Media self-hatred is fuelling the attacks on media studies, says Sally Feldman

So media studies is in the firing line again. This time, the renewal of hostilities was prompted by the appointment of Les Ebdon as head of the Office for Fair Access. He has incurred the wrath of critics not merely for his trenchant views on widening access, but also for his championing of non- traditional subjects such as media studies.

This has put him at odds with the MPs who make up the Conservative Fair Access to University Group, who dismiss media studies as one of the “soft” subjects – an assertion that has only been tepidly opposed by David Willetts, the universities and science minister. Willetts may have recently acknowledged that these “are often really valuable vocational courses”, but that faint support hasn’t stopped him from removing the teaching grant that has until now made them viable.

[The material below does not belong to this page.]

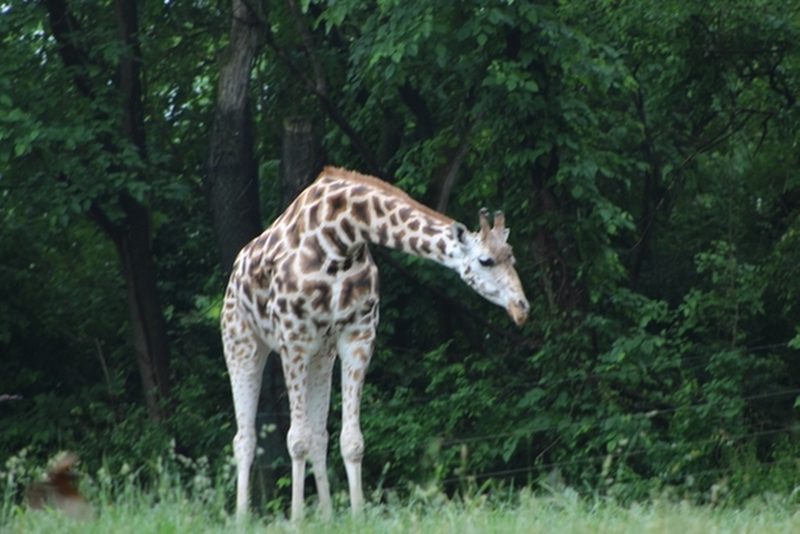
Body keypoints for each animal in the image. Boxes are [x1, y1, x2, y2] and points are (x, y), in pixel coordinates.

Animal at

But by far the most vituperative attacks on media studies have come from the media itself. On Ebdon’s appointment, for example, the Daily Mail called him a “champion of Mickey Mouse degrees” – foremost among which was, of course, media studies.

“I have always found it curious that those in the media do not take themselves seriously enough to think of the media itself as an object of academic study,” commented Martin McQuillan, dean of arts and social sciences at Kingston University, in these pages (“Weapon of Mass Education”, 1 March). “I can only put it down to some form of transferential self-loathing.